Real worship, true worship, right worship always and only begins when God reveals Himself - when God acts first. Romans 12:1 is no different, showing us the rhythm of revelation and response. In this passage, God has revealed Himself as merciful. Certainly, we see this throughout the previous 11 chapters of Romans, but we also see this throughout the entirety of Scripture. In fact, when Moses asks to see God’s face, God allows His glory to pass before Moses (because no one can see His face and live), and God reveals something about Himself at that moment:

‘The LORD, the LORD, a God merciful and gracious, slow to anger and abounding in steadfast love and faithfulness, keeping steadfast love for thousands, forgiving iniquity and transgression and sin, but who will by no means clear the guilty, visiting the iniquity of the fathers on the children and the children’s children, to the third and fourth generation.’ (Exodus 36:6-7).

The second rhythm of worship we see in this passage is our response. The offering of our bodies as a living sacrifice. Not just our time or talent, but our very lives. This is not worship relegated to a Sunday service or a mid-week bible study, but an all-encompassing response to God that is evidenced by loving the

‘Lord your God with all your heart and with all your soul and with all your strength and with all your mind, and your neighbor as yourself.’ (Luke 10:27)

For those of us who lead corporate sung worship, we have a responsibility to help people see that our songs of response are only that - a song of response. True worship is the right response of our how lives to God’s revelation of Himself, and there is no corner of our lives that God is not displaying some aspect of His heart, and character. Let’s be worship leaders who help people lead lives of worship, not just worship leaders who help lead songs of worship.

January 19: Tuesday Refocus

‘Then they believed His words; they sang His praise.’ - Psalm 106:12

We are people always responding.  We engage, interact, entertain, ignore, and are transformed by what we see and experience all around us.  If we cannot help but respond to the created world, how much more are we compelled to respond to the Creator who has revealed Himself?  Matt Redman often says ‘Seeing is singing.’  When we believe His word, our hearts cannot stay silent:

He is the Bread of Life - satisfying our deepest hunger, forever (Jn 6:35)
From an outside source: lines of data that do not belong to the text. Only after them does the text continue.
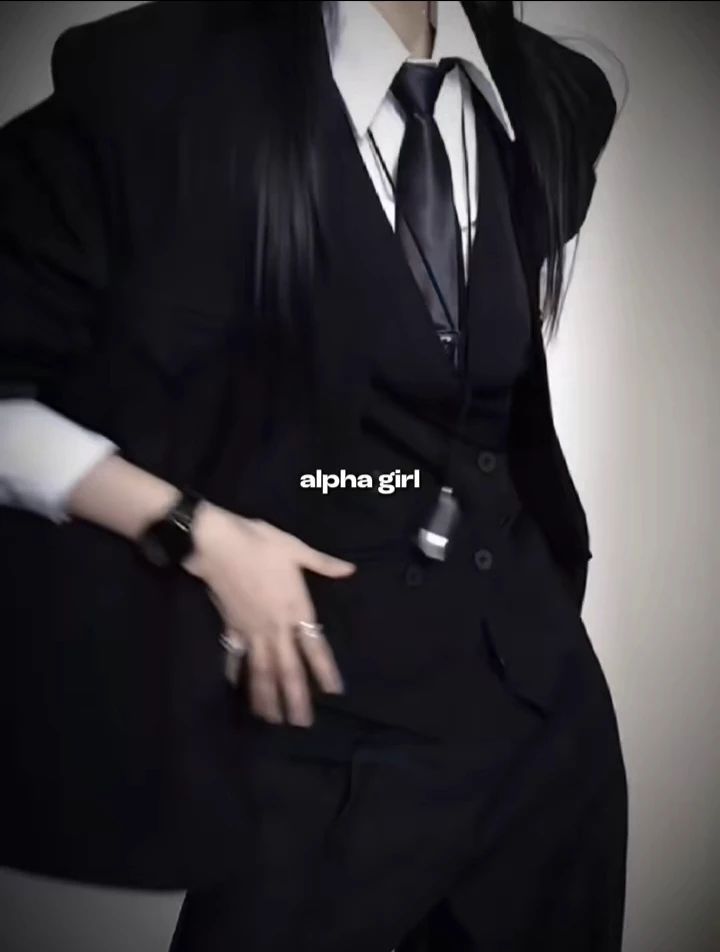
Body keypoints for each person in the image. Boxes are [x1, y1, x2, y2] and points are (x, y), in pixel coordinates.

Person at [0, 1, 627, 949]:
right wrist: (200, 534)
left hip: (543, 736)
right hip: (316, 734)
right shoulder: (158, 86)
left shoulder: (551, 99)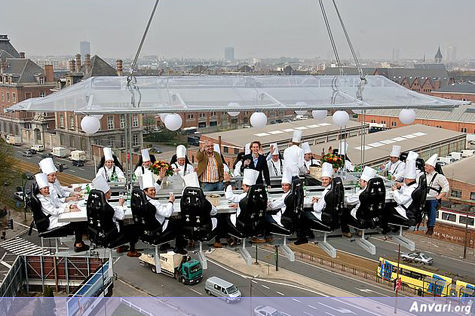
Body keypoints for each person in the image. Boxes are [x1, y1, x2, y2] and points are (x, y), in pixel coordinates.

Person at [34, 173, 89, 252]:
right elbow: (54, 211)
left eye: (47, 188)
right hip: (52, 221)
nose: (47, 190)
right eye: (44, 189)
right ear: (39, 190)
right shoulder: (41, 199)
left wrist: (70, 207)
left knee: (77, 217)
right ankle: (78, 244)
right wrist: (68, 209)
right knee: (77, 221)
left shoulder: (46, 195)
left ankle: (82, 238)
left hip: (55, 216)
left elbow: (57, 204)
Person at [91, 176, 141, 257]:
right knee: (134, 228)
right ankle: (132, 251)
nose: (111, 193)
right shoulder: (107, 207)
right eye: (109, 192)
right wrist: (121, 204)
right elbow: (121, 216)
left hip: (101, 233)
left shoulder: (96, 204)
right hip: (112, 234)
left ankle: (120, 247)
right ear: (106, 194)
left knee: (121, 223)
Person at [141, 172, 186, 254]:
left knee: (171, 220)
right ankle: (179, 247)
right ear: (145, 191)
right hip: (158, 228)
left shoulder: (141, 199)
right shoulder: (154, 203)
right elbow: (167, 213)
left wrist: (160, 178)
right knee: (179, 222)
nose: (154, 192)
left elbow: (155, 188)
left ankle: (165, 245)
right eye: (151, 190)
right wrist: (170, 201)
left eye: (154, 190)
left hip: (148, 228)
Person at [223, 169, 261, 241]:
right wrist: (239, 205)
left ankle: (228, 238)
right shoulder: (257, 195)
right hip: (252, 224)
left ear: (248, 187)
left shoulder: (244, 196)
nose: (242, 187)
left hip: (242, 223)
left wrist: (227, 182)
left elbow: (230, 197)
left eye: (243, 185)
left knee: (224, 217)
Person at [382, 158, 418, 233]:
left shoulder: (411, 189)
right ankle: (392, 227)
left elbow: (400, 200)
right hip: (408, 209)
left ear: (409, 179)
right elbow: (405, 191)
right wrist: (400, 187)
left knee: (384, 207)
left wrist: (395, 190)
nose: (404, 181)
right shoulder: (414, 186)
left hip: (404, 211)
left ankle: (385, 228)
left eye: (405, 179)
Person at [344, 166, 377, 237]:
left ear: (366, 182)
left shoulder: (361, 193)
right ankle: (360, 231)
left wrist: (344, 198)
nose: (359, 182)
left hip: (360, 216)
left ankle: (346, 231)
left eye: (361, 181)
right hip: (370, 216)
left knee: (344, 211)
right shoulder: (375, 191)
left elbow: (349, 201)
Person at [424, 154, 449, 236]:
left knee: (432, 205)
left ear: (432, 167)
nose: (425, 167)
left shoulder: (439, 177)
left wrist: (438, 197)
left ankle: (430, 227)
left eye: (426, 166)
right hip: (423, 196)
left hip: (432, 198)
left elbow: (446, 187)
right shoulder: (423, 175)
He is the Light of the World - illuminating the narrow road (Jn 8:1, Matt 7:14)

He is the Door - through whom we have access to the Father (Jn 10:9)

He is the Good Shepherd - He lays down His life to rescue His wayward sheep (Jn 10:11)

He is the Resurrection and the Life - He has died, but is alive forevermore holding the keys of death and hell (Jn 11:25, Rev 1:18)

He is the Way, the Truth and the Life - everything we seek is found in and through Him (Jn 14:6)

He is the True Vine - abiding perfectly in the life and love of the Father, inviting us to abide in Him (Jn 15:4-11)

He is the One who emptied Himself, took on flesh, became sin, offered Himself as the Perfect Sacrifice, died the death we deserved, is raised and is seated at the right hand of the Father interceding on our behalf (Phil 2:7-8, 2 Cor 5:21, Heb 10:10, Rom 4:25, Acts 13:30, Mark 16:19, Rom 8:34)

And He can always be trusted because His word always proves true (Proverbs 30:5).  Believe and respond.

Lord, give us a greater glimpse of the reality of Who You are, and what You have done.  May we believe and respond with lives of continual worship.  We love you, amen.